**Available data**:

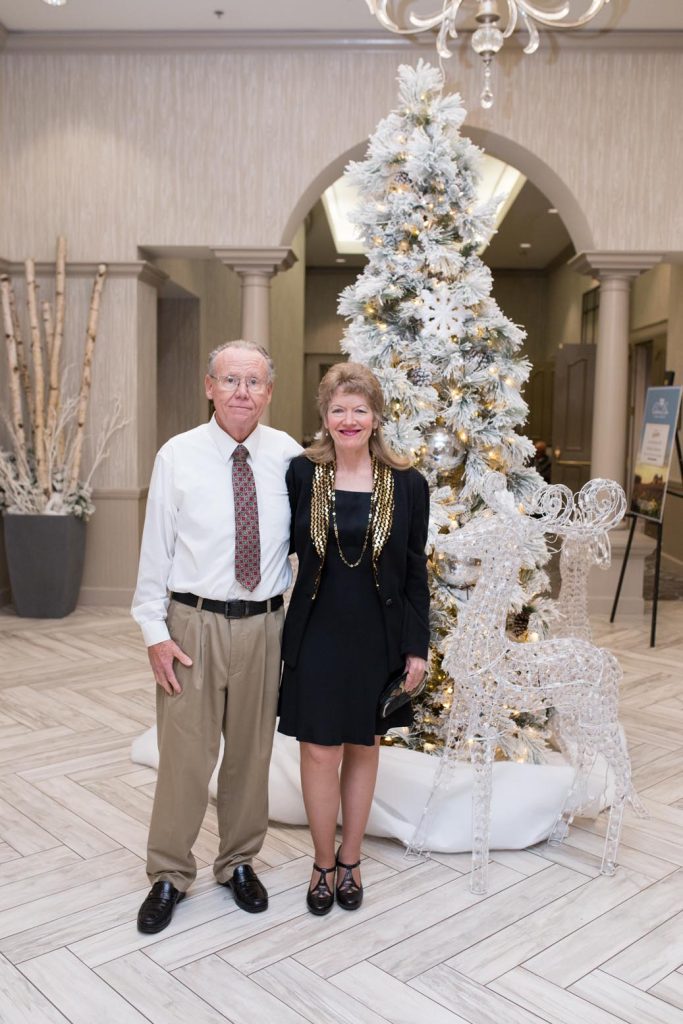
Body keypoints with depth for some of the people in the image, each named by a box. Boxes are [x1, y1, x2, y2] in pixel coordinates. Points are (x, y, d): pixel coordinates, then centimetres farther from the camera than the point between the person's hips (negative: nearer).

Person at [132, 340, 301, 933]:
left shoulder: (287, 455, 0)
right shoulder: (178, 456, -5)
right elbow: (156, 548, -2)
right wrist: (154, 631, -5)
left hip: (264, 623, 2)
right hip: (193, 622, -2)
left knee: (252, 751, 15)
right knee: (185, 754, 6)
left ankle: (240, 862, 36)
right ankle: (169, 874, 28)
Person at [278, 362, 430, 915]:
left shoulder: (407, 485, -4)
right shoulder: (301, 474, -5)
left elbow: (415, 572, 0)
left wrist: (417, 647, 0)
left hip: (378, 637, 1)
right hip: (318, 634, 0)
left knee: (363, 747, 15)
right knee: (319, 750, 5)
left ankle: (350, 858, 35)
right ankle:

**About this exercise**: Every line of the material above must be written out exactly, with no pictures.

**Output of the task**:
Body keypoints with depth for some of the people in the image, each named by a box. Boxes are [x1, y1, x2, y2] in pixel coordinates. Points are (x, y, d): pixel coordinates, then centimetres farther from the camera than the point between the person's hips (negative: nearer).

Person at [132, 340, 301, 933]:
left shoulder: (287, 455, 0)
right shoulder: (178, 456, -5)
right elbow: (156, 548, -2)
right wrist: (154, 631, -5)
left hip: (264, 623, 2)
right hip: (193, 622, -2)
left knee: (252, 751, 15)
right knee: (185, 754, 6)
left ankle: (240, 862, 36)
right ankle: (169, 874, 28)
Person at [278, 362, 430, 915]:
left shoulder: (407, 485, -4)
right shoulder: (301, 474, -5)
left elbow: (415, 572, 0)
left wrist: (417, 647, 0)
left hip: (378, 637, 1)
right hip: (318, 634, 0)
left knee: (363, 747, 15)
right knee: (319, 750, 5)
left ankle: (350, 858, 35)
right ankle:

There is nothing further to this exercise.